| Task goal |
Copy exactly the stretch of data below from the line with "## K Plus Proches Voisins (KNN)" through the line with "### Application", including both of those lines.

[Saved data entries]
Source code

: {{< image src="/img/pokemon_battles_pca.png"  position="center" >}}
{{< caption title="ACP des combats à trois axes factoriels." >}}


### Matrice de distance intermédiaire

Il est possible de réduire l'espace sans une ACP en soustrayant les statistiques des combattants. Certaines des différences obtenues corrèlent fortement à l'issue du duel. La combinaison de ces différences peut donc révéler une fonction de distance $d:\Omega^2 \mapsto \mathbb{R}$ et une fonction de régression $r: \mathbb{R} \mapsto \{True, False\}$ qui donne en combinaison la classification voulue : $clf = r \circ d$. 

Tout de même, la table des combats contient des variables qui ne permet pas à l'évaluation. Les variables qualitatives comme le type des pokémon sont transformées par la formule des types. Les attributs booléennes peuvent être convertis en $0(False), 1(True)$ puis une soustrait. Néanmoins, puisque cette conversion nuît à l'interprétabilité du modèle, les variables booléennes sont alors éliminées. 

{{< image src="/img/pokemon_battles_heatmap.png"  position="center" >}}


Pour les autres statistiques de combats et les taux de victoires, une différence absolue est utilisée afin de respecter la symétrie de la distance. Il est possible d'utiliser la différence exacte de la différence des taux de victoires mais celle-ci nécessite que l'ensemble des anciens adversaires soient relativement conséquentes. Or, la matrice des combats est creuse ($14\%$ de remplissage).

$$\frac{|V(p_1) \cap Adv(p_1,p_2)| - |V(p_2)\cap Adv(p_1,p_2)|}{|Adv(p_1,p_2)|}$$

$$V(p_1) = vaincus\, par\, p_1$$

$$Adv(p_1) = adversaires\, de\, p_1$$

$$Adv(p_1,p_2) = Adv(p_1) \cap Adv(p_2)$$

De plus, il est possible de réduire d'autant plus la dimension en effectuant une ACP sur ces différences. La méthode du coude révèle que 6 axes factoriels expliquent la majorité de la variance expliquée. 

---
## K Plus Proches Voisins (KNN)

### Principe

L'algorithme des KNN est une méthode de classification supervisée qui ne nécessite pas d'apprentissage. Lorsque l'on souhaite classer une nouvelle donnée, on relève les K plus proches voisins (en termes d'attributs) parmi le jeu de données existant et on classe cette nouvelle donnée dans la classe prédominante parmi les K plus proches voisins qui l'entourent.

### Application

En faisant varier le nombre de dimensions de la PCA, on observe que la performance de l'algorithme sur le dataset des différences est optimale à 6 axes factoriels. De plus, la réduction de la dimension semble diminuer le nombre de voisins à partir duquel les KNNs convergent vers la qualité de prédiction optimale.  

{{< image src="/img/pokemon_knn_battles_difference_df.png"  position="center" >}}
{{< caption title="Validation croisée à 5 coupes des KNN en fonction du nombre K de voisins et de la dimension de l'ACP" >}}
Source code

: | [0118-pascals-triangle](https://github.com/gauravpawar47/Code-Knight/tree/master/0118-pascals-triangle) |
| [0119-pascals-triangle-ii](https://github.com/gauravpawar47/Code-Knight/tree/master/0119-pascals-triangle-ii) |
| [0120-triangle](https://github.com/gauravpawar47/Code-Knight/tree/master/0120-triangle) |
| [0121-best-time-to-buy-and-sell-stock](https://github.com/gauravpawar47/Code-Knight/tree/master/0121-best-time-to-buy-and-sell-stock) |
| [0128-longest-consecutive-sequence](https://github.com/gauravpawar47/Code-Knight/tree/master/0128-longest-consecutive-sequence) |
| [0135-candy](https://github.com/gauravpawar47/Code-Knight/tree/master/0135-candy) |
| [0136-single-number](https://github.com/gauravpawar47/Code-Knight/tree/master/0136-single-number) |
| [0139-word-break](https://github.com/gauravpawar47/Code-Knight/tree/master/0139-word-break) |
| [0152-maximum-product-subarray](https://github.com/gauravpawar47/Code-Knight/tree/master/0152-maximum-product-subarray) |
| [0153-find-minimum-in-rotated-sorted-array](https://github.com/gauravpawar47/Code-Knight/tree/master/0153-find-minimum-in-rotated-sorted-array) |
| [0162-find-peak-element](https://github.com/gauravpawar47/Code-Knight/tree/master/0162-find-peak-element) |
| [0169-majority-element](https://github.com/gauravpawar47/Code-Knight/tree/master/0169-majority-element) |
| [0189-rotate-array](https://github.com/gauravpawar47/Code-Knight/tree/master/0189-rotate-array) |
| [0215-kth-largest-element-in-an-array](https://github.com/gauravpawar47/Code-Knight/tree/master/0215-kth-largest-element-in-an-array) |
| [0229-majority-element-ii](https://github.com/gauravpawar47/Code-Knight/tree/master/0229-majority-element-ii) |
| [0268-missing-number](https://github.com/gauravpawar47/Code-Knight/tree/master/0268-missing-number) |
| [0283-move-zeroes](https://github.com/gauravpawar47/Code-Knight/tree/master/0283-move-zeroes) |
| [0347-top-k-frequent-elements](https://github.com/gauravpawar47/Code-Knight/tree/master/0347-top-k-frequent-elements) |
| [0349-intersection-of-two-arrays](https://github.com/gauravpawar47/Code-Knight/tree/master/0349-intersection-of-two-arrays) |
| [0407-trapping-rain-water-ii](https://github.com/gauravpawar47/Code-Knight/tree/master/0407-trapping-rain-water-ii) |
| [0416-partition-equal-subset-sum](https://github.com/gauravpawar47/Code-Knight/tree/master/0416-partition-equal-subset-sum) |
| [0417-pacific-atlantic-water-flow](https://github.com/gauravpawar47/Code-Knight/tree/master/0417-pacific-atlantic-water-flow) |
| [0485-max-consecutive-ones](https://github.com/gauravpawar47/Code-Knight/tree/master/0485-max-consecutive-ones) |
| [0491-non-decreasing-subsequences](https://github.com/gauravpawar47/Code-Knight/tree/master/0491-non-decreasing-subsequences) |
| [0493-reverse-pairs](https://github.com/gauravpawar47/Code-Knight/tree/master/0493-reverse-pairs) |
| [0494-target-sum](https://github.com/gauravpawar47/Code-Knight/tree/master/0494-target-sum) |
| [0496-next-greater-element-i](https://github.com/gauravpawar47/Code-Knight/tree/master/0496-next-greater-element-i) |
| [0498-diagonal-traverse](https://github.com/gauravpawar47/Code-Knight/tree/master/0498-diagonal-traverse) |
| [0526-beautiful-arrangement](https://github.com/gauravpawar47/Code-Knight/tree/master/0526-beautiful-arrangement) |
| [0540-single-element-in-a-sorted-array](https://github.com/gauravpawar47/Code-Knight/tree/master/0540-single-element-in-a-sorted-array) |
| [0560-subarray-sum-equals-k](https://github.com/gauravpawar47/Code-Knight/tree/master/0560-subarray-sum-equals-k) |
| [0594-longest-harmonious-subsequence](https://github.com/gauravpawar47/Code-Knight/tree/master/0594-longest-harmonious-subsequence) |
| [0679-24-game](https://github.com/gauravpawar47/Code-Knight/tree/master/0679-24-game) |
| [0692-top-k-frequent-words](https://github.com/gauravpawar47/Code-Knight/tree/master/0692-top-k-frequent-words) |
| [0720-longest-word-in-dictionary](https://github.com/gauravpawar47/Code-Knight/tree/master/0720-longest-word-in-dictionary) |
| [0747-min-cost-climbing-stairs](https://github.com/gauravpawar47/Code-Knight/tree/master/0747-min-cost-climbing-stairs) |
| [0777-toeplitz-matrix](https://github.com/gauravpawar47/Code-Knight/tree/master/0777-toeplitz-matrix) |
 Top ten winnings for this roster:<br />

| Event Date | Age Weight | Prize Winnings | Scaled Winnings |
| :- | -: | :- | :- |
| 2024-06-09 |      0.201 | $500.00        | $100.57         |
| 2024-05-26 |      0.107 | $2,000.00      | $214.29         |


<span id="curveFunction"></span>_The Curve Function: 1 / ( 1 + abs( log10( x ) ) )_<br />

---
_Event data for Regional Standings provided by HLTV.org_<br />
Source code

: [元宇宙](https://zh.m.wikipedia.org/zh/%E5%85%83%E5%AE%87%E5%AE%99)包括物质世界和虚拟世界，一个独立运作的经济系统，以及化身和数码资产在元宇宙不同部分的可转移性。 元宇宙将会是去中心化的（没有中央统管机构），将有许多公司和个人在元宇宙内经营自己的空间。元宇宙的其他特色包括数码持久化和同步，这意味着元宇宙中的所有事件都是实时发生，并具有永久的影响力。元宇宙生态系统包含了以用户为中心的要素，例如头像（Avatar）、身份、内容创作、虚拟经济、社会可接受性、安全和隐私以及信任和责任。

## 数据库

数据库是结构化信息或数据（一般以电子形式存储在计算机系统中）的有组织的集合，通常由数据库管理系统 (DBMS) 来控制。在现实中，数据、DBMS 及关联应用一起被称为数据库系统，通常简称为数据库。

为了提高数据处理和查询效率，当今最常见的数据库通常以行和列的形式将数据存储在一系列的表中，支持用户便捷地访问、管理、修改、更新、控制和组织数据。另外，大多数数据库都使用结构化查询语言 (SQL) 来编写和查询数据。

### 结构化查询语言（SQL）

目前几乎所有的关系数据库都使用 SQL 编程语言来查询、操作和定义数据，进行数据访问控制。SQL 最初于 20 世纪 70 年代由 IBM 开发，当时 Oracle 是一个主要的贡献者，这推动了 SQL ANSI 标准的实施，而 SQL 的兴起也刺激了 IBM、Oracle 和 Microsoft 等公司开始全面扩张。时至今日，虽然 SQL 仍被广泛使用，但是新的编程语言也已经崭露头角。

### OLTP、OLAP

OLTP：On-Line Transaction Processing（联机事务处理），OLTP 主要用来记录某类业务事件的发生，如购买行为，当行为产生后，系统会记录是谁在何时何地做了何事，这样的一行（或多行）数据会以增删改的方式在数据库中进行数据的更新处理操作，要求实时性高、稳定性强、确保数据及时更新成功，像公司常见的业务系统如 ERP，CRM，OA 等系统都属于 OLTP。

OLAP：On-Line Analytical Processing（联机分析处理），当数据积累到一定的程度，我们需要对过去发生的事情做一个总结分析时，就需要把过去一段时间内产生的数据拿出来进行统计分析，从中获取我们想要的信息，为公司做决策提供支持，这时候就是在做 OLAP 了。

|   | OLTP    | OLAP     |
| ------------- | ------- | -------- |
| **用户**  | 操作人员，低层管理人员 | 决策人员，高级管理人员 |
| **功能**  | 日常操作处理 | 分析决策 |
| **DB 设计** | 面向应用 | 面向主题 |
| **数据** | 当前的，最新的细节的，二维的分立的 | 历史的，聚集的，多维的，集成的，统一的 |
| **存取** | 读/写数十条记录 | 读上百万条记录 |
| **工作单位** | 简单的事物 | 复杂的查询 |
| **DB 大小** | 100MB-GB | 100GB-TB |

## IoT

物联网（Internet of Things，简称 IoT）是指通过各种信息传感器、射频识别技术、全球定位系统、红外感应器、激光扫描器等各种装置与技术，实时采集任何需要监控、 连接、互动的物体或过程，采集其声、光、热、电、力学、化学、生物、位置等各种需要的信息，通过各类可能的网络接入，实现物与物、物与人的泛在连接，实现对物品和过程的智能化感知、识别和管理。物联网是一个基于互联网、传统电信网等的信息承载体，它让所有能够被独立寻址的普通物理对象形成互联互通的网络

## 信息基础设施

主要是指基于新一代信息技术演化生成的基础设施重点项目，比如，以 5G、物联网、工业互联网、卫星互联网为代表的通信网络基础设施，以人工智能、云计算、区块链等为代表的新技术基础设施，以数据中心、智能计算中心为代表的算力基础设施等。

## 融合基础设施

| Your solution |
## K Plus Proches Voisins (KNN)

### Principe

L'algorithme des KNN est une méthode de classification supervisée qui ne nécessite pas d'apprentissage. Lorsque l'on souhaite classer une nouvelle donnée, on relève les K plus proches voisins (en termes d'attributs) parmi le jeu de données existant et on classe cette nouvelle donnée dans la classe prédominante parmi les K plus proches voisins qui l'entourent.

### Application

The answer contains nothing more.